TASK ITEM ▸
Print only the lines from the top of the data through the line with "index dip: (673, 542)", both included, skipping every picture.

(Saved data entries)
= = = =
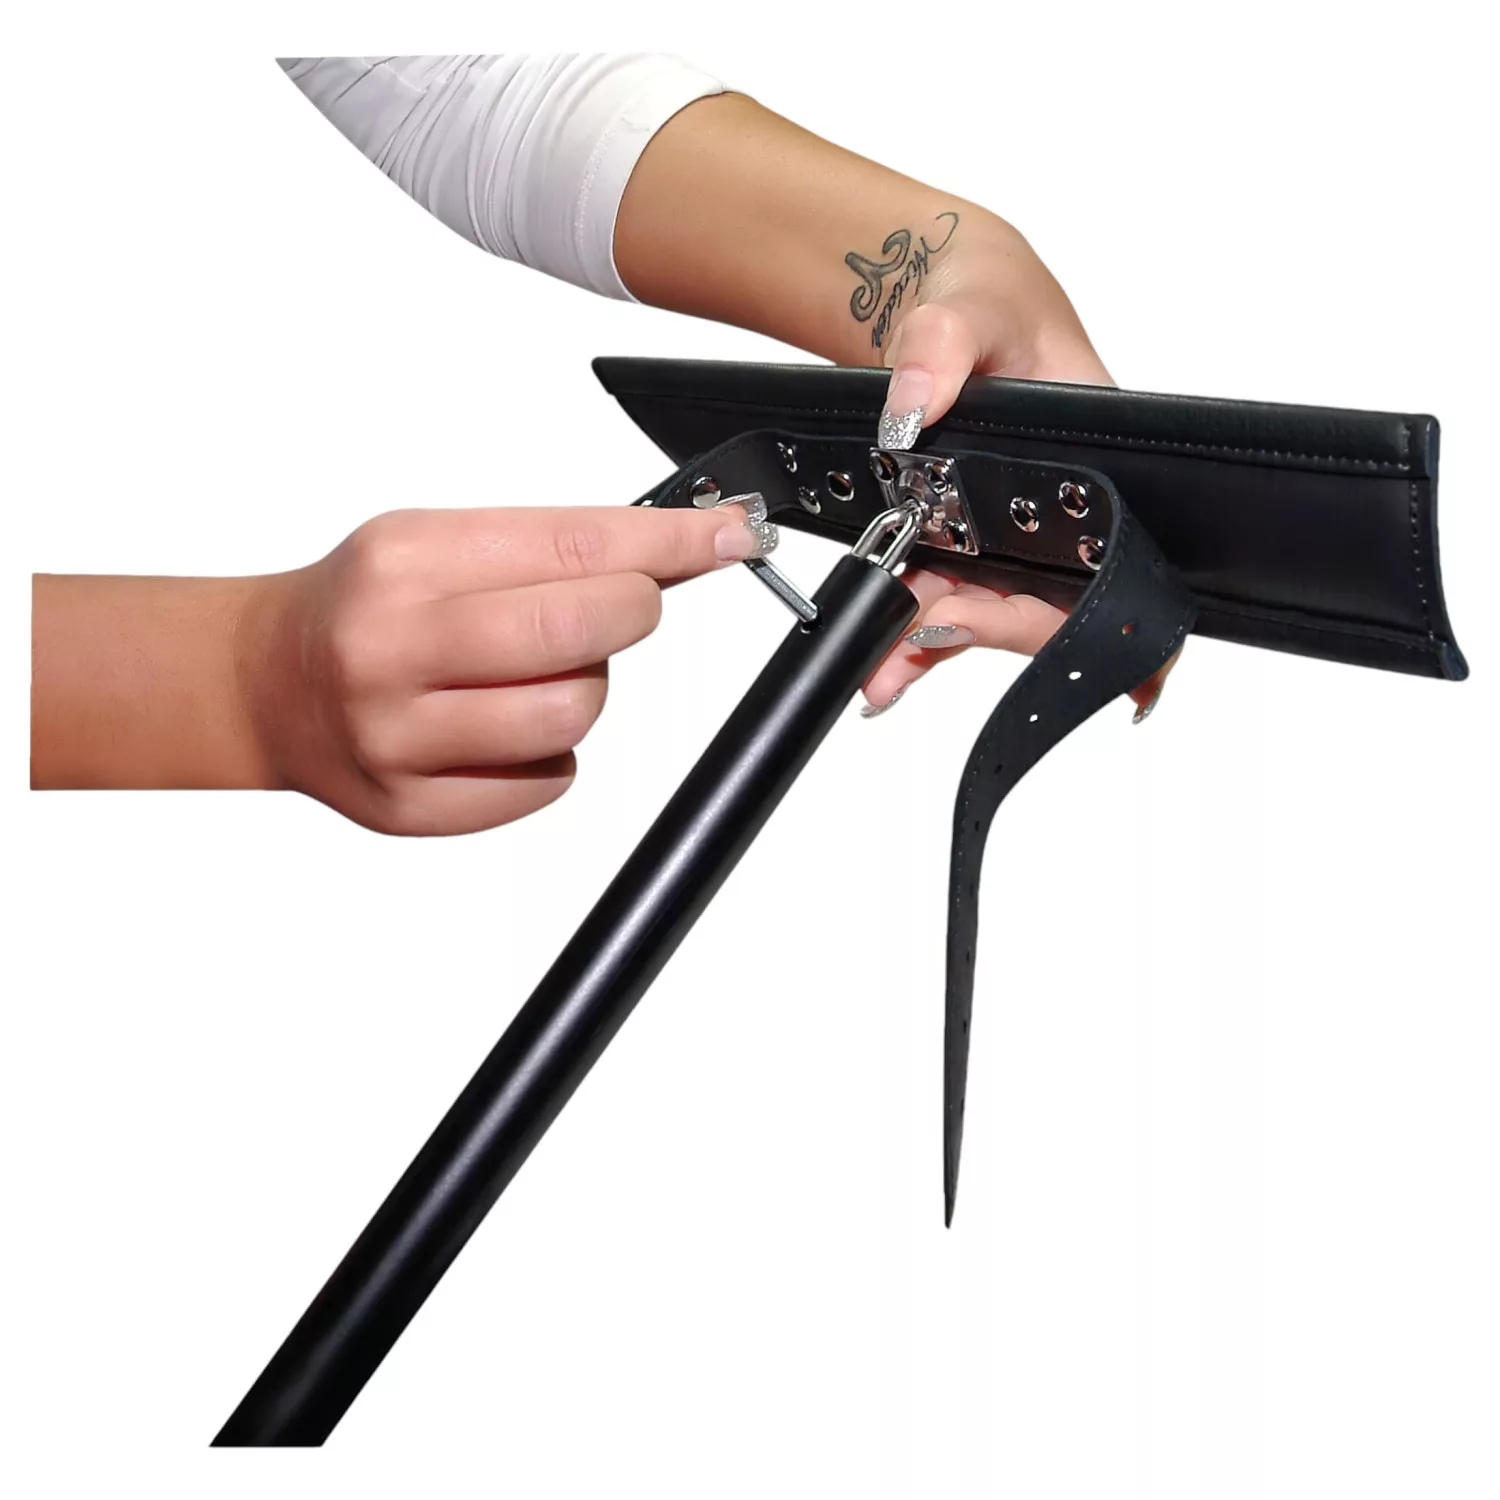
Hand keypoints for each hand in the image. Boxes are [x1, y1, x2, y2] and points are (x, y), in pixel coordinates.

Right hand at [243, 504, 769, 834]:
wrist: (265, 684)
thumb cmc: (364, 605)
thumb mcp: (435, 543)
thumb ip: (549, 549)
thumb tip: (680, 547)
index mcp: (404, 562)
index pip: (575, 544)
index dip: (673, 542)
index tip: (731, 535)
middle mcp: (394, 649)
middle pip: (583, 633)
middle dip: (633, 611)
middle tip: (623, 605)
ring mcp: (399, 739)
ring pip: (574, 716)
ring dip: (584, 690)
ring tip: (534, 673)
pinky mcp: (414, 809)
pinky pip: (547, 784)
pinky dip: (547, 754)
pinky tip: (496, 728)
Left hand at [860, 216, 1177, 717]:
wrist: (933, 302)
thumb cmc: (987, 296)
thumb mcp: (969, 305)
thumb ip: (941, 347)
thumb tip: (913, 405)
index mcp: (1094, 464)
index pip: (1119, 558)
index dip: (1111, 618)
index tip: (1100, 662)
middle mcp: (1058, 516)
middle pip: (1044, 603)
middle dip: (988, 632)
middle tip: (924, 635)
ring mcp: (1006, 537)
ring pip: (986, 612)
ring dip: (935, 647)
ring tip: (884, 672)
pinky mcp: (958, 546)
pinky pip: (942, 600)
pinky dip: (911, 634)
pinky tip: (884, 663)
= = = =
SOLUTION TO THIS EXERCISE ▸
Hand keypoints for each hand in the image. Boxes are [x1, y1, x2, y2] and points are (x, y), in pixel coordinates.

Right hand at [243, 504, 769, 834]:
wrist: (265, 684)
thumb cmc: (364, 605)
thumb mcp: (435, 543)
thumb ip: (549, 549)
thumb tip: (680, 547)
index mcp: (404, 562)
index pip: (575, 544)
index dip: (673, 542)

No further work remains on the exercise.